The Socialist Programme,” published by the I.L.P. in November, 1923, tells us that

  general unemployment has nothing to do with tariffs or free trade. It is determined by the monetary policy pursued by a country and not by its tariff-policy. (P. 26.)

So they looked round to see if they could find some countries pursuing an I.L.P. monetary policy; and sure enough they found several.

  That is shown by the facts of unemployment in the world to-day. There is none to speak of in France and Belgium, very little in Italy, nor has there been ever since the war. Why? Because the Governments and central banks of those countries have never restricted credit and thus destroyed the purchasing power of a large part of their populations. (P. 26.)

America, according to the I.L.P., was not merely perfect, it was better than perfect; not only no unemployment, but a shortage of labour—

  The banks have lent freely, and there is now an actual shortage of labour . . . There is no unemployment and no depression in the United States today. (P. 27.) (Italics ours.)

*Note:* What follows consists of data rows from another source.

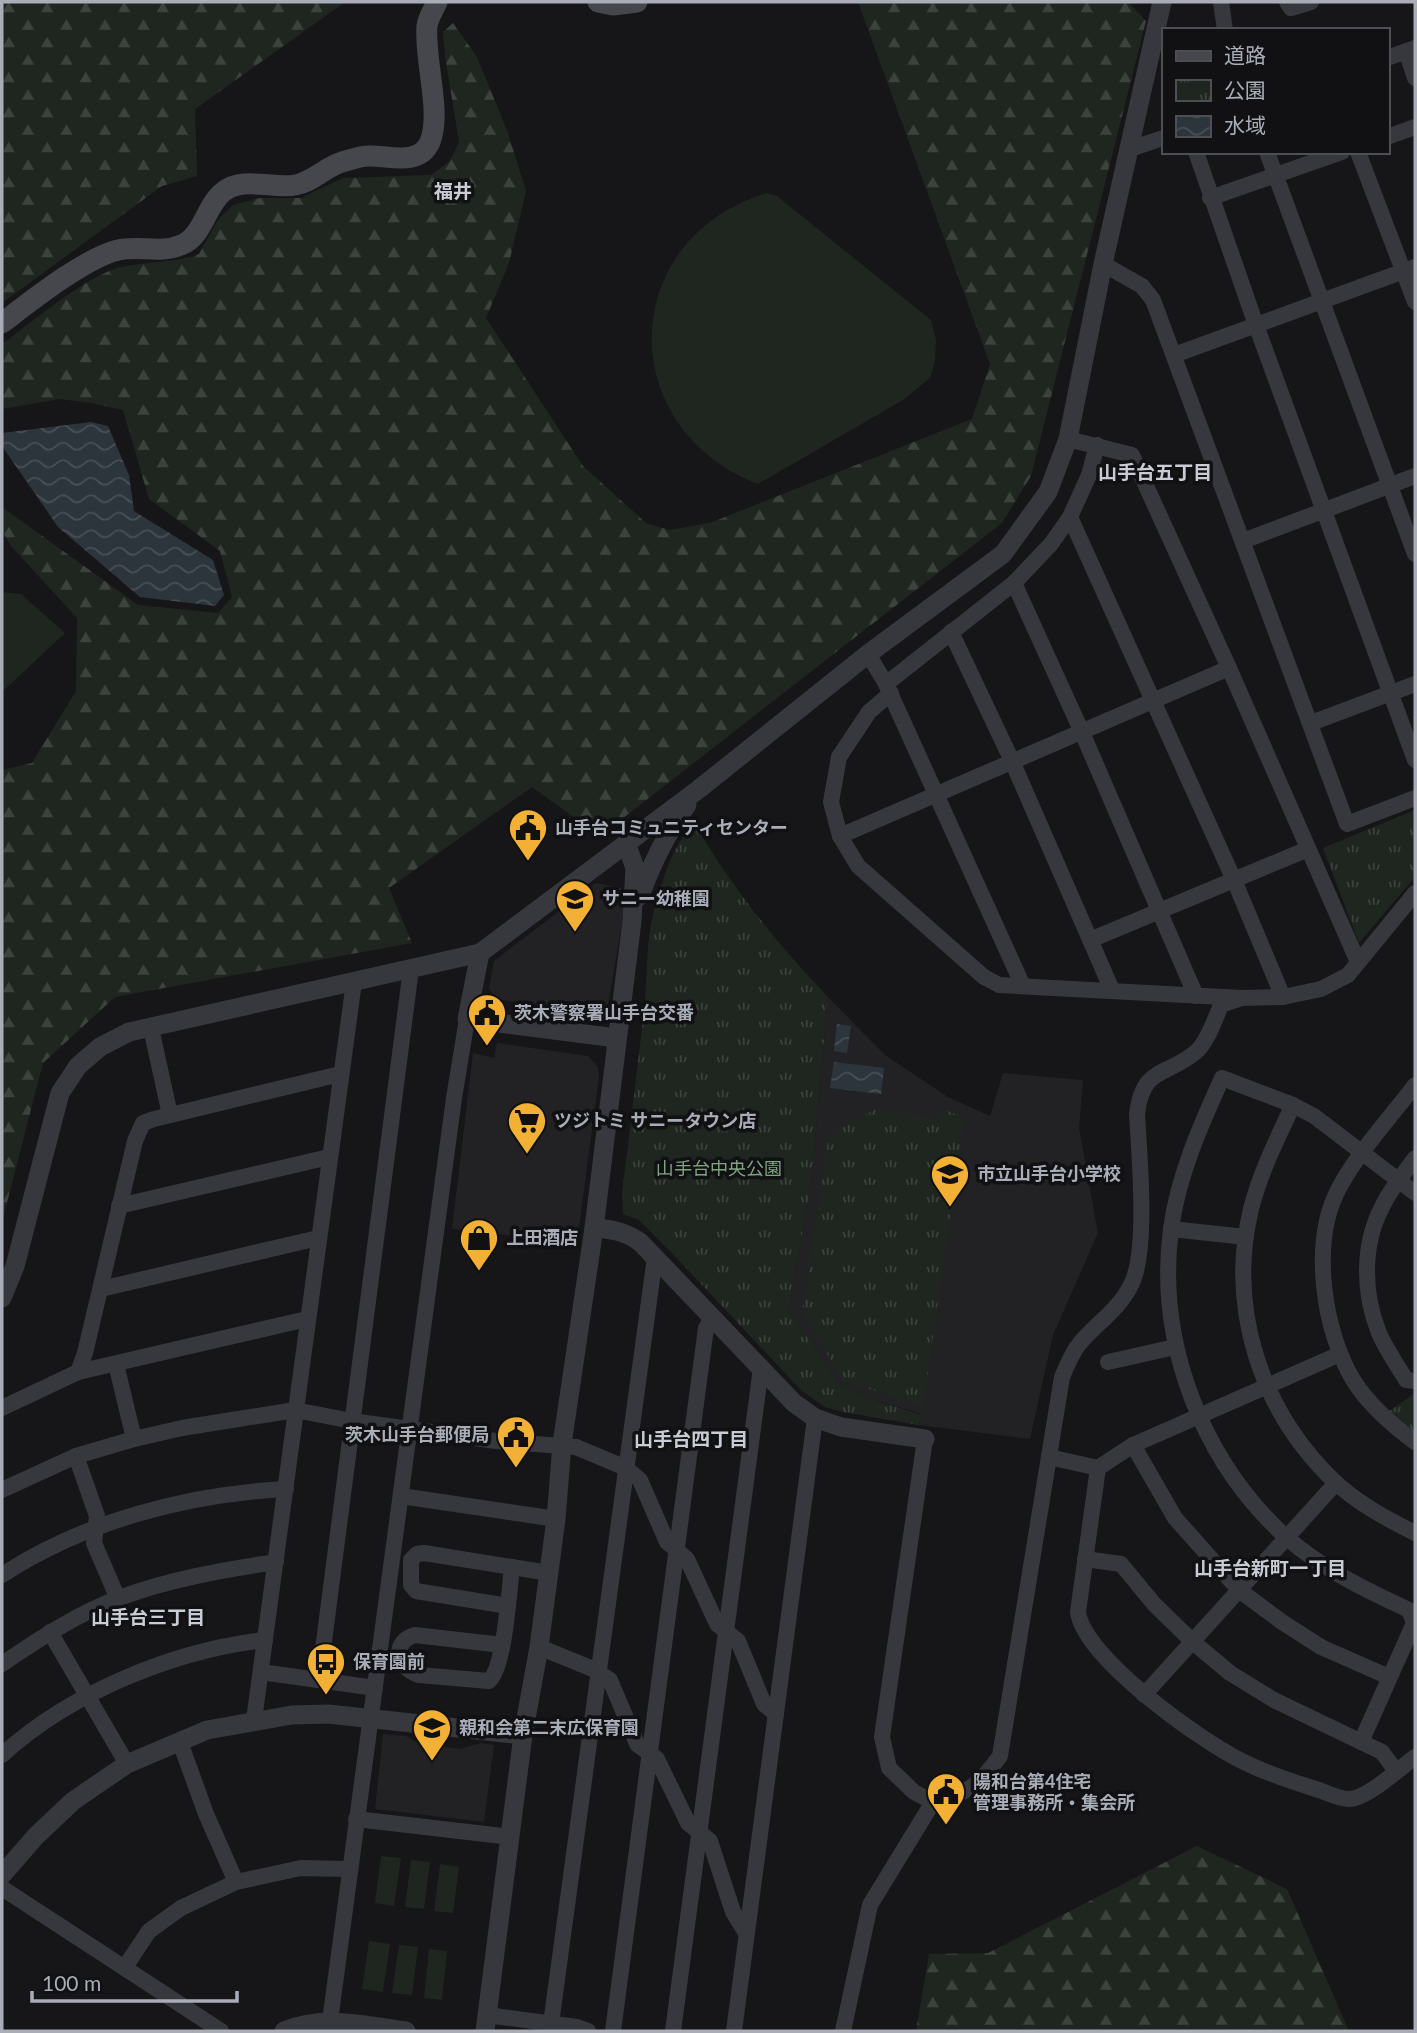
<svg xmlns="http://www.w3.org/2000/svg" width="1417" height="2033" font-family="Lato,'Noto Sans JP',sans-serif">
  <defs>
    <pattern id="forest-firs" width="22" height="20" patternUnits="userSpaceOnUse" patternTransform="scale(1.75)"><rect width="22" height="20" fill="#1e261f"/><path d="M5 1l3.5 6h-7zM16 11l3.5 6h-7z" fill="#3c433d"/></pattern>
    <pattern id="park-tufts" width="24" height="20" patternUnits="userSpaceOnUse" patternTransform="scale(1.75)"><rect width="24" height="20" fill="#1e261f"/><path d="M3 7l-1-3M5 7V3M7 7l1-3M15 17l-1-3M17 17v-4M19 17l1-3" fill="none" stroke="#3c433d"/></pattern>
    <pattern id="water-waves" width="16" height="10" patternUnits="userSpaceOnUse" patternTransform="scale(1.75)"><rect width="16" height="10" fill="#2c353c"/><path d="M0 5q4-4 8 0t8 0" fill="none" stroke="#485056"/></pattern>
  </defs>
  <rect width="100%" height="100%" fill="#161618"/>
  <!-- built -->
  <g fill="#222225">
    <path d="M596,883L621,888L625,905L608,1006L604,1010L592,1014L495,999L489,988L494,961Z"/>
    <path d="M828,997L885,1055L948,1097L990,1116L1003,1073L1083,1080L1079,1128L1098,1233L1053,1335L1030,1439L919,1425L921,1414L869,1398L837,1382L789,1310L811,1183Z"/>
    <path d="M497,1043L588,1056L598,1067L599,1077L577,1243L452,1229L473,1053L494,1058Z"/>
    <path d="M383,1734L406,1736L416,1742L460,1749L481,1743L494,1745L484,1822L375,1809Z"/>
  </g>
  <!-- grass -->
  <g fill="#1e261f">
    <path d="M766,193L777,196L931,320L936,340L935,361L930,378L903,400L758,484C613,428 617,239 766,193Z"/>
    <path d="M2,592L21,594L65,633L2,692Z"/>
    <path d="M381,1856L401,1858L394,1906L375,1903Z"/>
    <path d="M411,1860L430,1862L424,1909L405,1907Z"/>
    <path d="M440,1864L459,1867L453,1913L434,1911Z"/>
    <path d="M369,1941L390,1944L383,1992L362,1989Z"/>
    <path d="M399,1945L418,1947L412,1995L392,1993Z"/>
    <path d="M429,1949L447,1951L442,2000L424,1998Z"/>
  </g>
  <!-- forest -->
  <g fill="url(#forest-firs)">
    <path d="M2,2H345L195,109L197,176L162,186L2,303Z"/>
    <path d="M858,2H1128L1146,21L1031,476L1002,523L600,836L532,787L389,888L412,943L115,997L43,1063L2,1222V770L32,763L76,691L77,618L11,546L2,531V507L138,605L218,613L232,597L220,551L149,499L123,410L91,403L60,399L2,409V344C32,322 76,285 109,271C137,260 170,265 199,254L217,221L233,205L260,198H301L343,178L431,175L450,161L459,142L445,56L443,32L453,23L477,57L508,133L526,191L509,263L486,318L583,466L646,523L669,530L710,523L972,419L990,364Z"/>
    <path d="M1197,1846L1287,1889L1349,2031H916L929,1954L988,1953Z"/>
  </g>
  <!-- park -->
  <g fill="url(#park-tufts)">
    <path d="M1415,810V877L1359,943L1323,848Z"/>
    <path d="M696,826C733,889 778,945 828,997L811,1183L789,1310L837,1382L869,1398L921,1415L919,1425L842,1412L825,1407L802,1391L671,1252L639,1220L623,1214L622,1192C630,1131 637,1071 644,1011C647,985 646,957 650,931C654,906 672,836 696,826Z"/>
    <path d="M942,1109L964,1117L923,1407L843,1380L802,1312L829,1135L874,1110L937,1119Z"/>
    <path d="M1415,1393V1436L1388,1412Z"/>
  </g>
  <!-- water -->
  <g fill="url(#water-waves)">
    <path d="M91,422L108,426L129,475L134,511L213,560L224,595L215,606L140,597L58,527L2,446V433Z"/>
    <path d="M837,1024L851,1026L847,1053L834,1051Z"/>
    <path d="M834,1062L884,1068L881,1094L830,1088Z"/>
  </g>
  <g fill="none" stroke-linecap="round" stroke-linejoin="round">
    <!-- minor -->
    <g stroke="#37383d" stroke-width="16">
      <path d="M1221,2L1225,30"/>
      <path d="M1287,2L1291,8L1311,2"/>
      <path d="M1406,51L1415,78"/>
      <path d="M1387,58L1415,48"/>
      <path d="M1387,137L1415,127"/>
      <path d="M1130,149L1163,138"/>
      <path d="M1196,152L1256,325L1415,760"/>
      <path d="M1267,152L1415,554"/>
      <path d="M1358,152L1415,302"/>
      <path d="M1210,198L1342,152"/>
      <path d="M1103,264L1142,286L1153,300L1347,824L1415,798"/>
      <path d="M1174,355L1415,267"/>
      <path d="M1068,439L1132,455L1229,668L1358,962"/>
      <path d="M1070,517L1234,880L1283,997"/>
      <path d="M1243,541L1415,476"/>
      <path d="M1014,583L1081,730L1196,996"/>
      <path d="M951,632L1012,761L1112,990"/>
      <path d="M868,654L886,684L1023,986"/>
      <path d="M886,684L1014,583L1051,544L1070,517L1089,475L1097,445"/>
      <path d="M891,693L869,712L839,757L831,802L840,836L858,866L984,977L999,985L1242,998L1283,997L1321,989L1348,975L1415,893"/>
      <path d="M1311,723L1415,684"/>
      <path d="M840,836L1229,668"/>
      <path d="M1090,940L1308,849"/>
      <path d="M151,1028L170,1115"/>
      <path d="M1415,1085C1390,1118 1359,1151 1339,1188C1310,1242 1323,1332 1355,1383C1371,1407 1392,1425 1415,1442"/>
      <path d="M1293,1105C1277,1139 1260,1173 1251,1209C1227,1309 1261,1411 1334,1481C1357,1503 1387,1519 1415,1533"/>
      <path d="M1415,1158C1404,1174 1390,1189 1382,1207C1362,1245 1363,1294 1379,1333C1386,1349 1397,1365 1406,1380L1415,1381"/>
      <path d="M119,1206L329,1157"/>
      <path d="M1171,1229L1246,1237"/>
      <path d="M101,1289L318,1238"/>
      <path d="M1340,1354L1133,1445L1098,1468L1078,1612C1084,1658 1202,1742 1244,1762C1268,1774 1293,1782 1319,1790C1328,1793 1339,1799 1349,1799C1367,1799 1400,1768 1415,1757"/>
      <path d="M1108,1362L1175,1347"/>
      <path d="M116,1364L134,1439"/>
      <path d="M78,1372L307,1319"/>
      <path d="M2,1408L78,1372L85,1353L135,1141L143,1123L154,1119L340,1074"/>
      <path d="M925,1439L882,1737L889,1768L914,1792L933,1802C968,1794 979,1785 1000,1756L1062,1377C1067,1366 1072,1352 1080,1343C1096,1324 1118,1310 1130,1287C1149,1254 1139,1155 1137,1114C1143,1064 1169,1077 1198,1050C1208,1040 1215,1019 1221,1005L1242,998"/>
      <path d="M1133,1445L1175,1518L1239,1590L1282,1622L1321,1647L1389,1677"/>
      <path d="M76,1456L97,1516L94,1543L118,1599"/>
      <path d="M1049,1457L1098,1468"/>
      <path d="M2,1490L76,1456L134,1439L182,1428L295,1410L352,1421L496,1441L576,1447L626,1468L640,1480L667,1542L687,1559L717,1624L738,1641L764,1704L776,1714"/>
      <path d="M401,1496L556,1519"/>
      <path d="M1085,1559L1121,1564L1154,1604L1193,1642L1230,1673L1274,1700L1382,1752L1396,1771"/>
      <path d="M2,1575C85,1521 188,1494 286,1489"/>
      <path d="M508,1606L416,1591L411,1585V1560L417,1554L424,1553L549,1573"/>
      <path d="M50,1632L127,1764"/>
      <path d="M502,1645L415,1635C391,1642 396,1668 419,1675L489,1681C505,1667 509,1591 512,1567"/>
      <path d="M539,1647L593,1669L610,1680L637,1744L657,1759L688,1823L710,1841L733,1912L746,1933"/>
      <path d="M2,1664C39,1639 77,1614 119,1598C170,1579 223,1570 276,1562"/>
      <path d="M261,1672L375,1688"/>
      <path d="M319,1680L411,969"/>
      <path d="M1144,1695L1336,1483"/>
      <path d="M254,1720L354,982"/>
      <path d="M180,1742L206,1814L236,1882"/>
      <path d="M1361,1742L1414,1623L1409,1610C1366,1590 1322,1569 1286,1537C1202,1461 1156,1342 1171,1229C1178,1176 1200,1127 1222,1078L1293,1105L1314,1116L1415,1193"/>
      <path d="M2,1755C70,1693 174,1650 265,1640"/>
      <path d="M356,1819L511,1837"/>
      <path d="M2,1888L221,2031"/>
      <path d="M125,1967L149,1931L181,1908L236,1882L301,1868L350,1869"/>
      <path d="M487,2015L577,2027L588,2031"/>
      <path d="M330,2021L454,1098L467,1019"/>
      <path d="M550,2031L655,1257"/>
      <path d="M613,2031L706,1328L713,1317"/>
      <path d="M673,2031L761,1368"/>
      <path d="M734,2031L815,1418"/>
      <path d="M843,2031L870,1905L933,1802"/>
    </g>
    <!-- tertiary -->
    <g stroke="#37383d" stroke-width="19">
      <path d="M640,896C652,863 666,834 687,805"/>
      <path d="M480,953L467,1019L616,1038"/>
      <path d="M594,1228C612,1229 627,1232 641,1243L794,1403L815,1418L841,1427L925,1439"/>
      <path d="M2,1298L15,1266L60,1093L78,1066L100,1047L129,1032L480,953L699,789L868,654L1003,554L1048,492L1068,439L1103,264L1162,2"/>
      <path d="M2,1875L36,1836L73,1801L127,1764L207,1730L292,1715L328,1714L523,1735"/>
      <path d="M284,2031C323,2014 366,2026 406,2031"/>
      <path d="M485,2031L523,1735L539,1647L556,1519L562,1444L594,1228L632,921L635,868L626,843"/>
    </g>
    <!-- secondary -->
    <g stroke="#45474d" stroke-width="21">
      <path d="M598,2L613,5L637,2"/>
      <path d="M2,323C31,301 85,258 118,250C139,245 161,254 181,245C203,237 206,205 223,192C242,176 273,189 295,185C313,182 325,167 342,162C350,160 360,156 368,156C388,155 419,167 430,142C442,112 424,60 427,26C428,18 434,9 437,2"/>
    </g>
  </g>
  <!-- icons -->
  <defs>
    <g id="civic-pin" transform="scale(2.0125)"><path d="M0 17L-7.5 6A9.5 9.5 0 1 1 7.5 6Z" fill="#f2b134" stroke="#111113"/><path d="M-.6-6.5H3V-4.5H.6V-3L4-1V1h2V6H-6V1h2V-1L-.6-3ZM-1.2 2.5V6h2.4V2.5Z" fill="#111"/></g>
    <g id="school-pin" transform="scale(2.0125)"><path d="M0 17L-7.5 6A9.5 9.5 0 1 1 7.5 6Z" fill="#f2b134" stroke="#111113"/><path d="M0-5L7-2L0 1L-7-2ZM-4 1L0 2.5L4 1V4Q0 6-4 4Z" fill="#111"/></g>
    <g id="supermarket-pin" transform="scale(2.0125)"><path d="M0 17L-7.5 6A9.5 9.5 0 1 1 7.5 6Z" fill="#f2b134" stroke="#111113"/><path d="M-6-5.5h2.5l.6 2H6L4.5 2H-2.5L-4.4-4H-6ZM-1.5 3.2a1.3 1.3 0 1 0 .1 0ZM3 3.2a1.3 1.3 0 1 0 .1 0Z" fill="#111"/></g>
    <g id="shop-pin" transform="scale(2.0125)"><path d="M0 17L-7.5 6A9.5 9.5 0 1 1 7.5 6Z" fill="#f2b134" stroke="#111113"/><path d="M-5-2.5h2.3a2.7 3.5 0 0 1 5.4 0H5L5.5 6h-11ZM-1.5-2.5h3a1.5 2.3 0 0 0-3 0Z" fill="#111"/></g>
    <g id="bus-pin" transform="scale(2.0125)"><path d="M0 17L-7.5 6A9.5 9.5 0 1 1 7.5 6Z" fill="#f2b134" stroke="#111113"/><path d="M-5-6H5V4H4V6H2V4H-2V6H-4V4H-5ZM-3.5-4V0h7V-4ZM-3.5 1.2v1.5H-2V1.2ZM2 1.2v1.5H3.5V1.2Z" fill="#111"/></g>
  </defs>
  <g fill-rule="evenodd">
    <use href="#civic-pin" x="528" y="828"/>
    <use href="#school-pin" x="575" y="899"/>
    <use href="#civic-pin" x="487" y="1013"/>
    <use href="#supermarket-pin" x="527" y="1121"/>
    <use href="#school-pin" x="950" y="1174"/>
    <use href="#shop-pin" x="479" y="1238"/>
    <use href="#civic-pin" x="516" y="1435"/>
    <use href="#bus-pin" x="326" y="1662"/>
    <use href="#school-pin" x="432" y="1728"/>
    <use href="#civic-pin" x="946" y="1792"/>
  </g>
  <g text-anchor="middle" stroke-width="7" stroke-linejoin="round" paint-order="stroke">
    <!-- poi labels -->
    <g font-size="18" font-weight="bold" fill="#a8adb8" stroke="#111113" text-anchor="start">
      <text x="555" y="834">山手台コミュニティセンター</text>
      <text x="602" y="905">サニー幼稚園</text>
      <text x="514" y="1019">茨木警察署山手台交番</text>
      <text x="554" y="1127">ツジトミ サニータウン店</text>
      <text x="977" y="1180">市立山手台小学校</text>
      <text x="506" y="1244">上田酒店</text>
      <text x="489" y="1441" text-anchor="end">茨木山手台郵便局</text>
      <text x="353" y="1668">保育園前</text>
      <text x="459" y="1734">親和会第二末広保育園</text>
      <text x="973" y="1788">陽和台第4住宅<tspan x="973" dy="21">管理事務所・集会所</tspan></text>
    </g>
    <!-- park labels -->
    <g font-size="18" fill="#7fa381" stroke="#111113">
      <text x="719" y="1175">山手台中央公園</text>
    </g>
    <!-- neighbourhood labels -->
    <g font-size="19" font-weight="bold" fill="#c9ccd4" stroke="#111113">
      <text x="453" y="198">福井</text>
      <text x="1155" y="479">山手台五丁目</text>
      <text x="691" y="1446">山手台四丁目</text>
      <text x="1270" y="1575">山手台新町一丁目</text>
      <text x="148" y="1624">山手台三丁目</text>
    </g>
  </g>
  <!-- border -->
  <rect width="1417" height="2033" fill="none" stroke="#a8adb8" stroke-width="7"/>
  <!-- legend -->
  <rect x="1162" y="28" width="228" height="126" fill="#111113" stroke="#4d4f55" stroke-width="2"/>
  <rect x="1176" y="51" width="35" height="10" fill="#45474d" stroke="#4d4f55" stroke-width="2"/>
  <text x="1224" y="63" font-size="21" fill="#a8adb8">道路</text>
  <rect x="1176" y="80" width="35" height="21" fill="url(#park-tufts)" stroke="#4d4f55" stroke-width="2"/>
  <text x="1224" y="98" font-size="21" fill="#a8adb8">公園</text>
  <rect x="1176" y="116" width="35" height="21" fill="url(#water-waves)" stroke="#4d4f55" stroke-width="2"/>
  <text x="1224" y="133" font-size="21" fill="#a8adb8">水域</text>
  <!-- scale -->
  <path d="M32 1991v10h205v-10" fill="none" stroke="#a8adb8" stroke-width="3.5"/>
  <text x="42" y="1991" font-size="21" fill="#a8adb8" stroke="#111113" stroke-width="5" paint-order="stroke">100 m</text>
</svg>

The I.L.P. was, of course, largely wrong about its facts and wholly wrong about the effects of applying its capitalist credit theories. In due course they had to admit this, and a writer in the New Leader said of the American banking system:

  I gather from some enquiries that we in England have gravely over-estimated the scientific work of this banking organisation.

(Brailsford, New Leader. Feb. 24th, 192ft.)

In the same way the I.L.P. will discover before long that they have “gravely over-estimated” the possibilities of planning Russian production and distribution in conditions which both at home and abroad are essentially capitalistic and which therefore preclude planning and preclude the solution of the unemployment problem.

In Russia some phases of the problem have been the enormous number of workers constantly in process of leaving one job and travelling elsewhere to look for a better one, and the over-population of the villages. Recently the Government has tried to check the former by imposing penalties on workers who leave their jobs, and has at the same time drastically cut down the staffs of State concerns in order to make them more profitable. In due course Russia will again have to recognise and deal with the normal capitalist problem of serious unemployment, and the I.L.P. will have to set sail for some new mythical paradise.